ES&T: Welche Rolle spielt das Defense-Studio in Berlin für die strategische Ausrichtung von Accenture im Verteidigungs- und Sicherheitsbereich?
Thiele: Tatsächlich eine sehr große Rolle: Das CSE ist unser erster Demo Case. Perspektivisch wollen wir uns aber offenhalten, auch weitere innovative Lösungen vor Ort in Berlin auszustellen, um unseren Kunden die Möglichkeit zu geben, diese Lösungen „hands-on“ auszuprobieren. Aktueller Fokuskunde ist dabei sicherlich die Bundeswehr.

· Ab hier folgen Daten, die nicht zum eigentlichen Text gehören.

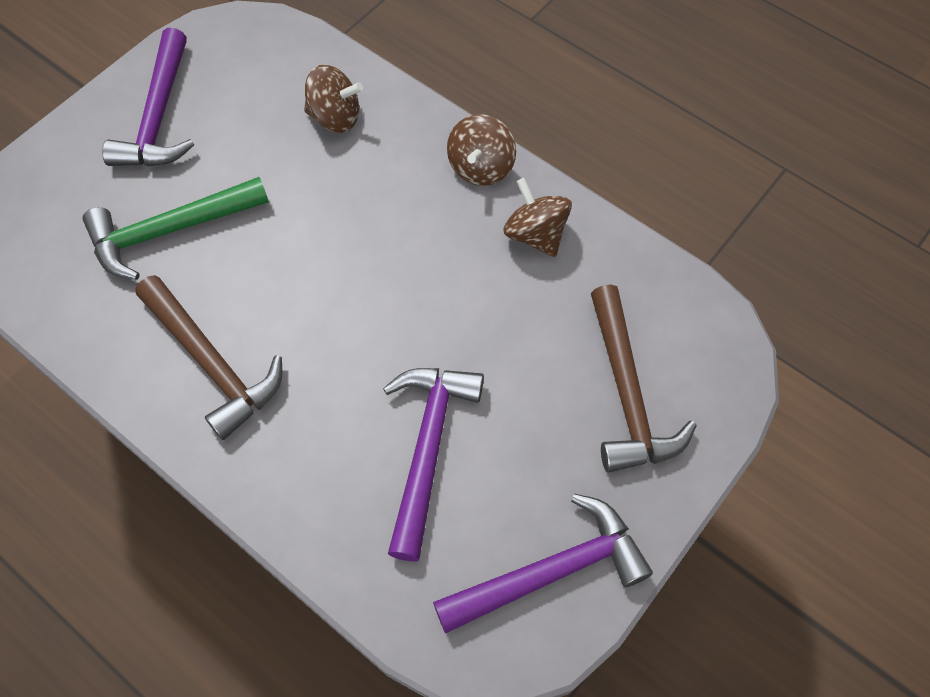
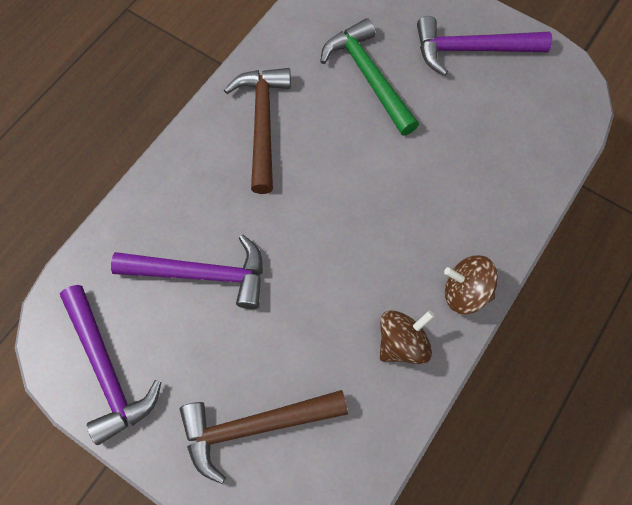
camera: 85 degrees right, 5 degrees up
brown hammer [135,275,282,440] -> brown hammer turned 135 degrees clockwise [224,68,291,194]
brown spinning top [304,65,363,133] -> none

Nichtsdestotrotz wollen wir perspektivisch auch weitere Kunden in das Studio einladen und auch die Rüstungsindustrie hierzulande adressieren. Technologisch wollen wir im zweiten Schritt KI-Usecases fokussieren. So haben wir auf der letzten AFCEA Fachausstellung bereits umfangreiche KI-Demos gezeigt, die perspektivisch auch im Demostudio gezeigt werden. Zudem sind erste KI-Features ohnehin bereits in der CSE-Lösung integriert. Hervorzuheben ist hier sicherlich auch unsere Partnerschaft mit Nvidia, die in den letzten Monaten auch medial Beachtung gefunden hat. So lassen wir durch Nvidia Omniverse KI-gesteuert Anpassungen in Simulationen vornehmen, und können Gebäude oder auch Feldlager durch die KI im Modell entwerfen lassen.
ES&T: Welche Projekte und Themen stehen für Accenture in den nächsten Jahren im Fokus? Wohin soll die Reise gehen, und wie wollen Sie Ihre Stellung in der Branche ausbauen?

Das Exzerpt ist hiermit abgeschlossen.